The Army has made it clear in no uncertain terms that any move to vacate its
present encampments would be tantamount to diluting its readiness to meet
any eventuality. With the onset of summer, the snow is melting and terrorists
are just about beginning their long trek across the border and Line of Control
to enter India. If the orchards and premises currently occupied by the security
forces are vacated now, it would amount to giving the terrorists free space.
Besides, the injustice that would be meted out to those Pandits who happen
to be the owners of many of these properties is incalculable. Driven out of
their homesteads after the most barbarous crimes were committed on them in
the early-1990s, at least four lakh members of India's most neglected community
today live in appalling conditions in refugee camps.
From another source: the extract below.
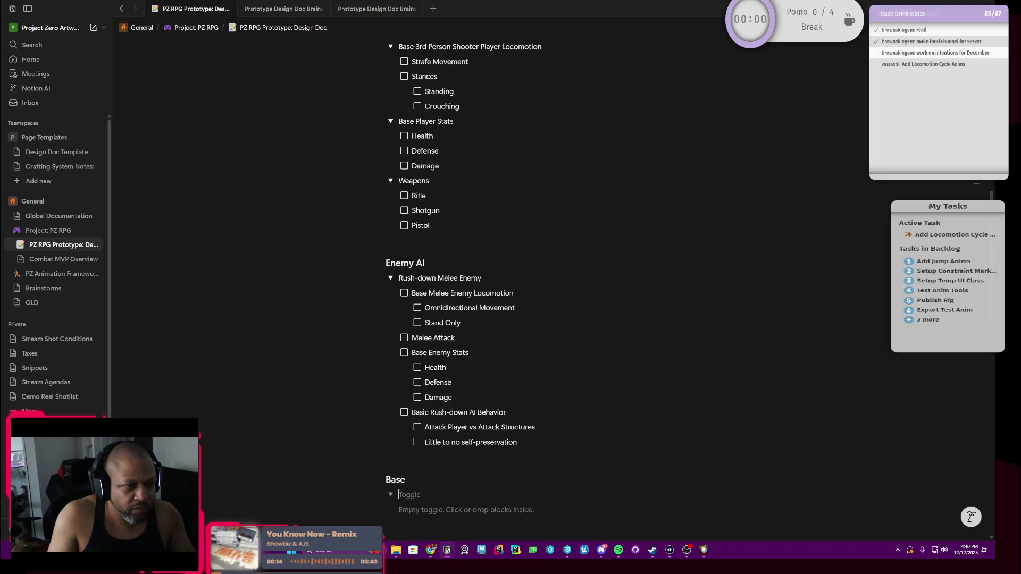
scroll(463, 288, up, 1)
The fact that the Army
and paramilitary forces, and not their former neighbours many of whom became
their tormentors in collusion with the Islamists, are currently occupying
their abandoned properties has been small comfort for the hapless Pandits.
If they were to lose their properties all over again, this time for good,
it would kill their dream of being able to return to their ancestral land
one day. That possibility cannot be ruled out; for evidence, look at mansions
with burnt façades in downtown Srinagar now inhabited by illegal owners.
If the Union Government were to persist with its plan to move security forces
out of their present encampments, apart from seriously endangering peace,
it would also signal that the Pandits are now, for all practical purposes,
banished forever from the Valley. The first indication of the Government's
thinking was provided by Prime Minister Manmohan Singh when in October 2004
he declared his decision to move the Pandits living in refugee camps in Jammu
to one-room shanties instead of facilitating their return to their own homes.